Peter Röhlinger: Genau. Mir wurde unterstellt, ich hätte versucht, die Schlagkraft des Warschauer Pakts zu untergraben. Außerdem beschuldigte man mich, der Kopf einer konspirativen Gruppe aus Jena zu sein. Tatsache war: Wir haben zum Beispiel Westsender gehört, ein paar Freunde und ich - schon das galt damals ja als ein ideologische Vergehen. Konstruiert hingegen war der Vorwurf, ich hätte den Parteiausweis eines Bekannten geklaut.
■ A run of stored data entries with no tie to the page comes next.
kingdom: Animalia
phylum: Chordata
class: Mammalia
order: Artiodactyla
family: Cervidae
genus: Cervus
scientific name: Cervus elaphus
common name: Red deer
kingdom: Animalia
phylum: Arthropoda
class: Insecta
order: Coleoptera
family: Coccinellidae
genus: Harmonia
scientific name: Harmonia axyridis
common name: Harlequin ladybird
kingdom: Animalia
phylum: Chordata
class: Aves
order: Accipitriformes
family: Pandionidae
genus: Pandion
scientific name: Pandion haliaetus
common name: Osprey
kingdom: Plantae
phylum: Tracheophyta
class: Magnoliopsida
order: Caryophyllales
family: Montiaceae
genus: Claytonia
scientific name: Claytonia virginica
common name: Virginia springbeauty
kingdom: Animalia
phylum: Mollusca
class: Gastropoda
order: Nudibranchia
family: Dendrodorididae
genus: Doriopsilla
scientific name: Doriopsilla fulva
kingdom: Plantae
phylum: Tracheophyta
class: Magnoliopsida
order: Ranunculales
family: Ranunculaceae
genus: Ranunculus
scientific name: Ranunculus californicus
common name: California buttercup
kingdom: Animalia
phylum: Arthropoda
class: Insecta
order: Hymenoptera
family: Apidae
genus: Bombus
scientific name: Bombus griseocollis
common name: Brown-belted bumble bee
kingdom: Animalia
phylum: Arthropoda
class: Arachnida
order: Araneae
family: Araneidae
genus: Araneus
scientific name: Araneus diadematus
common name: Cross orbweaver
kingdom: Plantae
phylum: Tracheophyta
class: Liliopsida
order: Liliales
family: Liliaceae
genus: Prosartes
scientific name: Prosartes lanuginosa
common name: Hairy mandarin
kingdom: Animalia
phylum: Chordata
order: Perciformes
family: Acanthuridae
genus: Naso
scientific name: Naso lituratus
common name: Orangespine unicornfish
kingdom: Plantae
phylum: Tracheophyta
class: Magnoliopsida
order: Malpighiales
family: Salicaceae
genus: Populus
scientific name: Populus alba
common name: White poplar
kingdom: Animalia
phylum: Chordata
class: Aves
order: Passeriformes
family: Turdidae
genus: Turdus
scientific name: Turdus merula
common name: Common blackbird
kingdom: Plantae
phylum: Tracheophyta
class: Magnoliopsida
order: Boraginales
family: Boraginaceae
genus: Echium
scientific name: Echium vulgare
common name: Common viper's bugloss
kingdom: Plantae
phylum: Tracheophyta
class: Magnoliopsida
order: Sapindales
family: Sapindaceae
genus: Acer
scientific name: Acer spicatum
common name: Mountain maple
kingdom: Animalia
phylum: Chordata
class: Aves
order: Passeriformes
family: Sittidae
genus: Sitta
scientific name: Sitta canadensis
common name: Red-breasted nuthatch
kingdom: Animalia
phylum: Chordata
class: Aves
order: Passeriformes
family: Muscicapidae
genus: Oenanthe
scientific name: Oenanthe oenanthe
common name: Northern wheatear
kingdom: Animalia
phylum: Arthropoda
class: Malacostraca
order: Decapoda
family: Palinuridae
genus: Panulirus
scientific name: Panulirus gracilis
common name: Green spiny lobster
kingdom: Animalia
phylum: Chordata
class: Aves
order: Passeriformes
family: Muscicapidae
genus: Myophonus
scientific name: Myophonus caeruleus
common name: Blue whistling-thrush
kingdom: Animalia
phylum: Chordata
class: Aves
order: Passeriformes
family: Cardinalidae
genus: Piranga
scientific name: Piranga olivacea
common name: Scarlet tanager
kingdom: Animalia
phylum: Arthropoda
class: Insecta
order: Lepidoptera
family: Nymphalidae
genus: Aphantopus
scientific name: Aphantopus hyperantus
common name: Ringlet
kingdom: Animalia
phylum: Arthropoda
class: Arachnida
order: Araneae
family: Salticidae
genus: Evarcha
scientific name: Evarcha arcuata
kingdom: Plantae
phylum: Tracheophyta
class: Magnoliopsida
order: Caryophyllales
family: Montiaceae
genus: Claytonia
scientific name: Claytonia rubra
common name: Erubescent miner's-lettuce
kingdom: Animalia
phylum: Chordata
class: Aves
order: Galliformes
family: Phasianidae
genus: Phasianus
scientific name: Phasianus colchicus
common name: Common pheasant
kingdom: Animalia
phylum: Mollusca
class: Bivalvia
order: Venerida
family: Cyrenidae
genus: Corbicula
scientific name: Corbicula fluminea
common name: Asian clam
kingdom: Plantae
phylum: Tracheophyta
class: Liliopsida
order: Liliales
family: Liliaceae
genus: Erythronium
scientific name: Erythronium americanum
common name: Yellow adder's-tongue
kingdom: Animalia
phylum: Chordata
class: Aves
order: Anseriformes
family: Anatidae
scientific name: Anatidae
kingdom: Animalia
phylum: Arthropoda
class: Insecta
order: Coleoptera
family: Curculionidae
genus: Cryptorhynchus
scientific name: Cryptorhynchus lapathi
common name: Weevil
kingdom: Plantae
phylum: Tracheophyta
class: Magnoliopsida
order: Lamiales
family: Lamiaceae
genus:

Mit dem Mauerbau war die Falle schließlich zu. Einfach zum Beispiel nach Hannover zu gehen und da weiterzustudieren, das ging jetzt nicht mehr.
 
 

Sie haben Ihr Studium in Leipzig dann aber doch wiederaufnehmen können.
 

Peter Röhlinger: Ja, ich hatte Glück. 1962, nach einem Jahr “Bewährung in der Produktion”, habe ich mich an der Leipziger Uni erneut beworben und konnte in den Hörsaal zurück. Danach hat man mich mit Vorwürfen wie den angesprochenen verschont. Ich habe meinen Abschluss als Fachtierarzt gemacht und danach noch Hochschulpädagogik studiert. Man hat mich in Ruhe gelassen.
 
 

Sie sind schon zu DDR-Zeiten Mitglied einer Blockpartei geworden. Wie kam es dazu?
 

Peter Röhlinger: 1967, nach dem Studium, bin ich in die LDPD eingetreten. Kontakte zu liberalen Gruppen hatte ich freilich schon zu Uni-Zeiten. Ich gebe zu, dass bei meinem Eintritt neben der politischen Grundhaltung auch eine eher profane Überlegung eine Rolle gespielt hat: die Abschottung der SED gegenüber. Wer Mitglied in einer Blockpartei war, wurde von der SED nämlich nicht mehr umworben.
 
 

Sie sind Christ. Warum haben Sie sich damals nicht der Ost-CDU angeschlossen?
 

Peter Röhlinger: Ich bin katholisch, das ist richtig. Ich wollte mit meinem Glauben aber keine Politik machen. Das wollte ich auch damals schon voneinander trennen.
 
 

Am 13. August lädt die Stiftung nach Leipzig ein, ins Gewandhaus, zu einer Veranstaltung mit Hans-Dietrich Genscher. Leipzig zehrt nach wir vor von seinem Ruf als Heldenstadt?
 

Peter Röhlinger: Auf jeden Fall, die historische Bedeutung der Montagsdemonstrationen ist bei den Menschen hier nach wie vor in lebendiger Erinnerung. Ort, Datum und der “Stargast” der Veranstaltung sind sehr klug gewählt. Es freut mich, dass in Leipzig am 13. August gleich mehrere Fäden zusammenlaufen: der Gedenktag des Mauerbaus 20 Jahre nach ihrem Fall - und 600 Jahre nach der Gründung meiner Universität.
 
 

Der Termin also ist im Kalender dick markiert?
 

Peter Röhlinger: Natürlich, ganz dick - ein Gedenktag mit Zuversicht!